[START OF Text provided]

2008-09-30 Thread gajendra khanna
Hi All
I am trying to make a local debian archive mirror using the
anonftpsync script got from http://www.debian.org/mirror/ftpmirror
The exact script I am using for making the rsync mirror is given at
end of post. It basically is expected to run rsync for whichever
architectures I want. I just want the i386 and amd64 architectures to
be mirrored.
The script runs very slowly and later gives error and stops.

This is the error I get:-
contrib/n/netbeans-ide/netbeans-ide_6.0.1+dfsg-2_all.deb
rsync: writefd_unbuffered failed to write 4092 bytes: phase unknown
[generator]: Connection reset by peer (104)
rsync error: error in rsync protocol data stream (code 12) at io.c(1099)
rsync: connection unexpectedly closed (171375026 bytes received so
far) [receiver]
ERROR: Help, something weird happened
rsync error: received SIGUSR1 or SIGINT (code 20) at main.c(997)
mirroring /pool exited with exitcode 12

Request somebody to please help me out. (Mention any working scripts
also if you have one).

Regards
Gajendra

 The anonftpsync file

#! /bin/sh
set -e

# This script originates from http://www.debian.org/mirror/anonftpsync

# CVS: cvs.debian.org:/cvs/webwml - webwml/english/mirror/anonftpsync
# Version: $Id: anonftpsync,v 1.43 2008-06-15 18:16:04 spaillar Exp $

# Note: You MUST have rsync 2.6.4 or newer, which is available in sarge
# and all newer Debian releases, or at http://rsync.samba.org/

# Don't forget:
# chmod u+x anonftpsync

# Set the variables below to fit your site. You can then use cron to have
# this script run daily to automatically update your copy of the archive.

[END OF Text provided]
[START OF Extracted records]

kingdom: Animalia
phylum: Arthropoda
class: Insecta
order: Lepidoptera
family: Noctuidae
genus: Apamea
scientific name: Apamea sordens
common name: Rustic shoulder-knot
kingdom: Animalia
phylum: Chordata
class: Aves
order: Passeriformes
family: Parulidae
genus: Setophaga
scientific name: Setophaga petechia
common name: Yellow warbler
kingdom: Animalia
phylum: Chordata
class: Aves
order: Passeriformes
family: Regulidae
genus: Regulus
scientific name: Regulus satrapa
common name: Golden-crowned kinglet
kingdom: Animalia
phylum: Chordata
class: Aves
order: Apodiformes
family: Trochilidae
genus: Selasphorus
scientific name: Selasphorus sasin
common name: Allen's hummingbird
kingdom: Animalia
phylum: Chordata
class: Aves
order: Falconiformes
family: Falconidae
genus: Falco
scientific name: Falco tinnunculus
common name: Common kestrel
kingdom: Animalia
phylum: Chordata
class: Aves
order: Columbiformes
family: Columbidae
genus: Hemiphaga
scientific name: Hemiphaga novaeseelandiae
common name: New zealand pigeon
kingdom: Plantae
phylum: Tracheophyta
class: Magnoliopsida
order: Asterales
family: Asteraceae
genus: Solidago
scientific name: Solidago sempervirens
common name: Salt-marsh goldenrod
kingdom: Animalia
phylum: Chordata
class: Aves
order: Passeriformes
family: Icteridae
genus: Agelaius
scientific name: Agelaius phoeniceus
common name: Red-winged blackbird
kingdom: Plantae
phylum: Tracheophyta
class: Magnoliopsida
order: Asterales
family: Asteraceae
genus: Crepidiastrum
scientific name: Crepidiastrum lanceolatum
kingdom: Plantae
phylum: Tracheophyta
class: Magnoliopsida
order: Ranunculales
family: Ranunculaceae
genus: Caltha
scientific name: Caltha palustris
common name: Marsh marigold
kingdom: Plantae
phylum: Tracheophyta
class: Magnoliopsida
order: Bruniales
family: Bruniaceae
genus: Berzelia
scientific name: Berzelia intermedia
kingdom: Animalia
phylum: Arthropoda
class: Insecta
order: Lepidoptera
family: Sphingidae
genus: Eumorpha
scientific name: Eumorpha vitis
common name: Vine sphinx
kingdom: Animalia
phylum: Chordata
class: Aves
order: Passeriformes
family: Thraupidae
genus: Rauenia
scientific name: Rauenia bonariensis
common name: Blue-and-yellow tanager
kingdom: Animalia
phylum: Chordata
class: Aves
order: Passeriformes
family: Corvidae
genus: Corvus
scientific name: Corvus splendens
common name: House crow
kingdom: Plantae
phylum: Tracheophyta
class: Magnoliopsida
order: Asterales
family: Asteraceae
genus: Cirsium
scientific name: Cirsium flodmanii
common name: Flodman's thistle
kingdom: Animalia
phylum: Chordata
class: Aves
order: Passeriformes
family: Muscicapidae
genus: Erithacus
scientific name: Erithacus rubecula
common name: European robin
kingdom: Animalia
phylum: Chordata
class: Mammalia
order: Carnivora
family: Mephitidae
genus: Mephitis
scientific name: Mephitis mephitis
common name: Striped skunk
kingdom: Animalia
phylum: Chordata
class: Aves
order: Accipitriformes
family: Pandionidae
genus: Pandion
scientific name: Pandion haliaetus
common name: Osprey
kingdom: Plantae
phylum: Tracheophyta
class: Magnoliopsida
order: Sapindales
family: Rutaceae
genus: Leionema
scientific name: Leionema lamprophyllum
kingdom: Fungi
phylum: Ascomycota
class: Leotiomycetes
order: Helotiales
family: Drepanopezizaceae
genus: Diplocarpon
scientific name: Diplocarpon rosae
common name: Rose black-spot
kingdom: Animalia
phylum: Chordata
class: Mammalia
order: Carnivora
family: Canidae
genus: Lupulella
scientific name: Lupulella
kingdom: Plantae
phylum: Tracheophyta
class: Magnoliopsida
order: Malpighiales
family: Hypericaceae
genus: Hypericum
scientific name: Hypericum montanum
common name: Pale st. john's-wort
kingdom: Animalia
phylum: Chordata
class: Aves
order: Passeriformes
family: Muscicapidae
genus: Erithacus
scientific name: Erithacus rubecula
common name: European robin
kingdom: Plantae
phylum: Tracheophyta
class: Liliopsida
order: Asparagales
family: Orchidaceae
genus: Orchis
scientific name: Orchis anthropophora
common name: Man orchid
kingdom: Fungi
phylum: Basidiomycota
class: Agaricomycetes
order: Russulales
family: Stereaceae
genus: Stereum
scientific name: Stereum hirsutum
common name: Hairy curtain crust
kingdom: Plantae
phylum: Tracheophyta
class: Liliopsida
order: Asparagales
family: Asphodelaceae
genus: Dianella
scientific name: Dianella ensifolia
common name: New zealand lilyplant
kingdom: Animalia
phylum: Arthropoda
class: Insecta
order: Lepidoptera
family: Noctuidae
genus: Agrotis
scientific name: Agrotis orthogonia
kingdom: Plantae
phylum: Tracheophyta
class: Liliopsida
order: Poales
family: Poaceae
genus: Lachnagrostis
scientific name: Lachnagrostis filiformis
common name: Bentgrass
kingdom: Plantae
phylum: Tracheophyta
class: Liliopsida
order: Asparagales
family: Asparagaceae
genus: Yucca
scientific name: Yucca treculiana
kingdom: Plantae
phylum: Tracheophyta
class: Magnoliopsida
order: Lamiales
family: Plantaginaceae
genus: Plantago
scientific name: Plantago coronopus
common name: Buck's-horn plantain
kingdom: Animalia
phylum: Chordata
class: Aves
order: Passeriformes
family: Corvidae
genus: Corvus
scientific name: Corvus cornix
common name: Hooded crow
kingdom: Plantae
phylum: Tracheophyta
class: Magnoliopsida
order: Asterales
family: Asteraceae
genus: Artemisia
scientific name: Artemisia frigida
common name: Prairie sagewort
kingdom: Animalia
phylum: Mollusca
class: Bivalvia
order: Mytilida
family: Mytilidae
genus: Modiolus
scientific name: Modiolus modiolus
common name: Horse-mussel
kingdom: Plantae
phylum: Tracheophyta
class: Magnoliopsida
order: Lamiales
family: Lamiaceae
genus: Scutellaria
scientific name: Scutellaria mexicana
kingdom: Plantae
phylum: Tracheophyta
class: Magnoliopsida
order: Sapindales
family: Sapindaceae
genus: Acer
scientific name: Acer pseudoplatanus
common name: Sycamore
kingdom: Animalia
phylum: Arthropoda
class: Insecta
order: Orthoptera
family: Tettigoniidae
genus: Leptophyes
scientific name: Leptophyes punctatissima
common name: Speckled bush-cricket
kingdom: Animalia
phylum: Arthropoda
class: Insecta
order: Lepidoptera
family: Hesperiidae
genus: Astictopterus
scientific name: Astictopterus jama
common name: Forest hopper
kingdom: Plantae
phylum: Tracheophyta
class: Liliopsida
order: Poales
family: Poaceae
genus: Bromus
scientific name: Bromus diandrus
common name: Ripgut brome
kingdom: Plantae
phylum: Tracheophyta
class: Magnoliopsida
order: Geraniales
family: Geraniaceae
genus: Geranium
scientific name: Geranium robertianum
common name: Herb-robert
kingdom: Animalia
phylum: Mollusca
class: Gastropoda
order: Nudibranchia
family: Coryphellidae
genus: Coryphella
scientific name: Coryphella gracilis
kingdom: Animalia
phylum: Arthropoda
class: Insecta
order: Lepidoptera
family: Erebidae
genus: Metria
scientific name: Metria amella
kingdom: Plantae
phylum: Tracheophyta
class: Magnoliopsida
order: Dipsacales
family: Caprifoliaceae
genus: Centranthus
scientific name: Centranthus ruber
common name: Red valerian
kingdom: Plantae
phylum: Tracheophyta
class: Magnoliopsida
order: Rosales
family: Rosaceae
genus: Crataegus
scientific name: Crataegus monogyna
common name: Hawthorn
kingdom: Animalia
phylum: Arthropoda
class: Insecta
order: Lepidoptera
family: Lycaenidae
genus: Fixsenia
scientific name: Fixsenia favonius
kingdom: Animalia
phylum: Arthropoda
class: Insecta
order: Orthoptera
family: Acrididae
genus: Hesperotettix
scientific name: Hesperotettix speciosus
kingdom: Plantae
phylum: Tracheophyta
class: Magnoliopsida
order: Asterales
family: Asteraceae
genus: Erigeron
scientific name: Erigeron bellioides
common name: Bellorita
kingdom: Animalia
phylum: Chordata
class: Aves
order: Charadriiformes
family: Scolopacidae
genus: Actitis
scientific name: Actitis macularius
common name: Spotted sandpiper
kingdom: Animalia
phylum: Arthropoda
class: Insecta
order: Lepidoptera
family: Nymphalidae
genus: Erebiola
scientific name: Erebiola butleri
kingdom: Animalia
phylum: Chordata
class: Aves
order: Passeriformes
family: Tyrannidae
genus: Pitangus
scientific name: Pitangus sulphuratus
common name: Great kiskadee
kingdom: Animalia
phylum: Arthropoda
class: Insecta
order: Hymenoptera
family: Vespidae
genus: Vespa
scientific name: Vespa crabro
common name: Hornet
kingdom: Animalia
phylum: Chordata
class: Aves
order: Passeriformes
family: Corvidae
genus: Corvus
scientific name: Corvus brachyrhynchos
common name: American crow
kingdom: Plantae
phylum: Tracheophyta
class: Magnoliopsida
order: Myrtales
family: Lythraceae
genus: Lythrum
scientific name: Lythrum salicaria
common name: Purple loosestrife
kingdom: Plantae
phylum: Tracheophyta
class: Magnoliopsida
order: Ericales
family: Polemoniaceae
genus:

[END OF Extracted records]

## [Required task 1]
According to the Debian mirror post, which two architectures should be mirrored?
## [Required task 2]
Please output the entries as a JSON list of strings, one string per line and blank lines omitted, from the first line of the entries through the line containing "order: Ranunculales", inclusive.
The Debian mirror post and the entries are unrelated material.

## [Full solution 1]
i386 and amd64.

## [Full solution 2]
[
  "kingdom: Animalia",
  "phylum: Arthropoda",
  "class: Insecta",
  "order: Lepidoptera",
  "family: Noctuidae",
  "genus: Apamea",
  "scientific name: Apamea sordens",
  "common name: Rustic shoulder-knot",
  "kingdom: Animalia",
  "phylum: Chordata",
  "class: Aves",
  "order: Passeriformes",
  "family: Parulidae",
  "genus: Setophaga",
  "scientific name: Setophaga petechia",
  "common name: Yellow warbler",
  "kingdom: Animalia",
  "phylum: Chordata",
  "class: Aves",
  "order: Passeriformes",
  "family: Regulidae",
  "genus: Regulus",
  "scientific name: Regulus satrapa",
  "common name: Golden-crowned kinglet",
  "kingdom: Animalia",
  "phylum: Chordata",
  "class: Aves",
  "order: Apodiformes",
  "family: Trochilidae",
  "genus: Selasphorus",
  "scientific name: Selasphorus sasin",
  "common name: Allen's hummingbird",
  "kingdom: Animalia",
  "phylum: Chordata",
  "class: Aves",
  "order: Falconiformes",
  "family: Falconidae",
  "genus: Falco",
  "scientific name: Falco tinnunculus",
  "common name: Common kestrel",
  "kingdom: Animalia",
  "phylum: Chordata",
  "class: Aves",
  "order: Columbiformes",
  "family: Columbidae",
  "genus: Hemiphaga",
  "scientific name: Hemiphaga novaeseelandiae",
  "common name: New zealand pigeon",
  "kingdom: Plantae",
  "phylum: Tracheophyta",
  "class: Magnoliopsida",
  "order: Asterales",
  "family: Asteraceae",
  "genus: Solidago",
  "scientific name: Solidago sempervirens",
  "common name: Salt-marsh goldenrod",
  "kingdom: Animalia",
  "phylum: Chordata",
  "class: Aves",
  "order: Passeriformes",
  "family: Icteridae",
  "genus: Agelaius",
  "scientific name: Agelaius phoeniceus",
  "common name: Red-winged blackbird",
  "kingdom: Plantae",
  "phylum: Tracheophyta",
  "class: Magnoliopsida",
  "order: Asterales",
  "family: Asteraceae",
  "genus: Crepidiastrum",
  "scientific name: Crepidiastrum lanceolatum",
  "kingdom: Plantae",
  "phylum: Tracheophyta",
  "class: Magnoliopsida",
  "order: Ranunculales"
]